**EXTRACTO DE PÁGINA:**
►

El tratado New START expiró el 5 de febrero de 2022 y, con ello, el mundo queda sin tratado de control de armas nucleares estratégicas por primera vez desde 1973. No obstante, en sí mismo, que existan o desaparezcan tratados que moderen el tamaño y características de los arsenales nucleares no es importante. El mundo no es hoy más peligroso que ayer porque el New START deje de estar en vigor. En ese sentido, los tratados son más un síntoma del estado de la seguridad internacional que su causa. Lo que es realmente preocupante son las fuerzas profundas que impulsan a que los tratados que controlaban los arsenales nucleares y convencionales desde la Guerra Fría hayan ido cayendo, uno tras otro, durante los últimos años, tal y como también han sido los casos del FACE/CFE y del INF.

Las fuerzas profundas estratégicas hicieron que, durante los últimos años, el destino del New START haya sido la crónica de una muerte anunciada. Aunque es la primera vez desde hace más de cincuenta años que el mundo está sin un tratado de control de armas estratégicas entre EE. UU. y Rusia, en realidad no es la primera vez que estamos sin un tratado eficaz para controlar dicho tipo de armas. Cuando la administración Bush y Putin firmaron el SORT, dado que dicho tratado carecía de un mecanismo eficaz de verificación, en realidad no fue más que una simple declaración de intenciones. El mundo, en aquel entonces, no se deslizó a una carrera de armas nucleares. De hecho, unos años más adelante se llegó a firmar y ratificar el tratado New START que ahora deja de existir. Lo importante es la situación estratégica; las leguleyadas de los tratados no son más que fenomenologías del equilibrio de poder de cada momento.

◄

**TAREA ASIGNADA:**
Retoma el fragmento sobre la expiración del New START y prosíguelo a partir de su última oración.

**DATOS:**
►

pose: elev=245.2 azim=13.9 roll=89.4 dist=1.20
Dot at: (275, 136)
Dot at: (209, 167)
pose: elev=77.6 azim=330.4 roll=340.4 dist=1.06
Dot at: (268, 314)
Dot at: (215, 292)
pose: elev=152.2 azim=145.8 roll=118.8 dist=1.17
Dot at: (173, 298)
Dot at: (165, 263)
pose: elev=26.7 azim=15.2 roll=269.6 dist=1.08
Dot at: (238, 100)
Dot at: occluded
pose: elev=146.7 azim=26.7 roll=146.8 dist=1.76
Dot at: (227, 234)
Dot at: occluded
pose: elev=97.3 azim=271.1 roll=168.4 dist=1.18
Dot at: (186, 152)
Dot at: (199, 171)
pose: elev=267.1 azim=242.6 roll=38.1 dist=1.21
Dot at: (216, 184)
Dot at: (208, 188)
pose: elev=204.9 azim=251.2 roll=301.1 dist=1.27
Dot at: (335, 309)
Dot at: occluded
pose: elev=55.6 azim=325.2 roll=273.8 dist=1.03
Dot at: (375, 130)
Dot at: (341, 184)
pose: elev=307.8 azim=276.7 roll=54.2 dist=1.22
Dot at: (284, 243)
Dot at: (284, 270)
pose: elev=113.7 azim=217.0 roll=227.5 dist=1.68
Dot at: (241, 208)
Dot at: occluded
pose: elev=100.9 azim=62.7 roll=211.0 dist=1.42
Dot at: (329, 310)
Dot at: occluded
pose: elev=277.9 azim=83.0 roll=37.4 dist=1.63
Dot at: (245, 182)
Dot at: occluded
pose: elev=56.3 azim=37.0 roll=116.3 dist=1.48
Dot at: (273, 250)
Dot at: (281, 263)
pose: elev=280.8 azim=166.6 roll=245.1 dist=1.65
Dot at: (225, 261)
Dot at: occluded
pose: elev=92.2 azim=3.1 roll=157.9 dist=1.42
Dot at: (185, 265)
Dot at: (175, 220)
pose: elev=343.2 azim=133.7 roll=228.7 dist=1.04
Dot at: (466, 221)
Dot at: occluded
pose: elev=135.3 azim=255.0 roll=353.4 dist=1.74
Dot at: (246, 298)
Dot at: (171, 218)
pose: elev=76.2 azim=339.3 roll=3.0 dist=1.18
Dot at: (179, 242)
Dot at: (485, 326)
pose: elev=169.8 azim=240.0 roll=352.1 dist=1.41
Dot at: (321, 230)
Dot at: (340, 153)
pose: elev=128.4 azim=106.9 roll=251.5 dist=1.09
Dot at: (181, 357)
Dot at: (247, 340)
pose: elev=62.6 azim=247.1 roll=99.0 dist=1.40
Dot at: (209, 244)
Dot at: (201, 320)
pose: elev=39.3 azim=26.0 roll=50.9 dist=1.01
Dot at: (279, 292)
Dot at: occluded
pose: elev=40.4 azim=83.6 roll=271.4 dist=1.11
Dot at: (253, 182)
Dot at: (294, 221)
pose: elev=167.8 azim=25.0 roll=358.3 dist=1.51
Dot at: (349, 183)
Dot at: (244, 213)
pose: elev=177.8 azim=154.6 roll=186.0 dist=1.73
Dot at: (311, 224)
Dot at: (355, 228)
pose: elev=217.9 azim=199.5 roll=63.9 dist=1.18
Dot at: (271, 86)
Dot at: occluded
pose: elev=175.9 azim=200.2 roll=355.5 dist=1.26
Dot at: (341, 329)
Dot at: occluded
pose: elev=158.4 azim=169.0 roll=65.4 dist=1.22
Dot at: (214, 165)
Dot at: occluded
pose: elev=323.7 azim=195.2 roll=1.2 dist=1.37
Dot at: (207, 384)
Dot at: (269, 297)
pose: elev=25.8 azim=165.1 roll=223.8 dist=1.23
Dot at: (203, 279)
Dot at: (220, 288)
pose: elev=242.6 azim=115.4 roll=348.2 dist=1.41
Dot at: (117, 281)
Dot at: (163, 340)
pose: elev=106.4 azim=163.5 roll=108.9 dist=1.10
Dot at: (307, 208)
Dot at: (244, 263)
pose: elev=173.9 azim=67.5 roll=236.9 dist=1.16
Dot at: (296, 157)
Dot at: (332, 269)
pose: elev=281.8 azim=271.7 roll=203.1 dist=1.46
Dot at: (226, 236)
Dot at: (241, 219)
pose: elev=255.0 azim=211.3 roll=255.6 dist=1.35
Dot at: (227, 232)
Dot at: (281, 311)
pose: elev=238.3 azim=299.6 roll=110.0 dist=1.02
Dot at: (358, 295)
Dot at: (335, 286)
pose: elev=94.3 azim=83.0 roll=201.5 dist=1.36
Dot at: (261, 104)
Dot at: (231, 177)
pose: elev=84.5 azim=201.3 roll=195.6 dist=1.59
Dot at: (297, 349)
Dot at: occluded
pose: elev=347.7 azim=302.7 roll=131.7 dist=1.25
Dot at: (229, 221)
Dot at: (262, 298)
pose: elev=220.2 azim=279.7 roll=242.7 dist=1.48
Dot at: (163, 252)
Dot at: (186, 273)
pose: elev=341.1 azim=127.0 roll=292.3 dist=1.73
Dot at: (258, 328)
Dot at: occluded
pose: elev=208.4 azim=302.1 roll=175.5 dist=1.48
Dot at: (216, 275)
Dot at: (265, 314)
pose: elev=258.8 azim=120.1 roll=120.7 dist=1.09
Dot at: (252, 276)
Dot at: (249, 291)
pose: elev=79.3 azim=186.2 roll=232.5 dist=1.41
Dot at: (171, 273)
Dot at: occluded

◄

**RESPUESTA:**
La ineficacia operativa del New START

En ese sentido, aunque el New START haya expirado el 5 de febrero de 2022, en realidad ya no era un tratado eficaz desde hacía algunos años. Desde el año 2023, Rusia prohibió que los equipos de verificación americanos entraran en territorio ruso para asegurarse de que se implementaba el tratado. Es decir, prorrogar la vigencia del New START no iba a cambiar nada estratégicamente, dado que era ya papel mojado. A Rusia no le interesaba el New START, ya que estratégicamente era insostenible para ese país seguir constriñéndose a los límites que exigía cumplir con él.

La realidad estratégica subyacente impuso sus servidumbres y dictó en la conciencia de los decisores rusos, hace años, que la paridad nuclear del tratado implicaba la inferioridad respecto a los EE. UU. Del mismo modo que, más recientemente, la realidad estratégica también dictó a los decisores americanos que la paridad nuclear con los rusos en realidad implicaba la inferioridad respecto al creciente arsenal chino. El New START es un tratado que muere no por falta de la pericia o voluntad de los diplomáticos rusos y americanos, sino que lo hace por imperativos de mucha mayor trascendencia que las nimiedades insignificantes escritas en el derecho internacional. La nimiedad diplomática es tal que poco importa que hoy mismo rusos y americanos hayan apalabrado seguir ciñéndose a los límites del tratado.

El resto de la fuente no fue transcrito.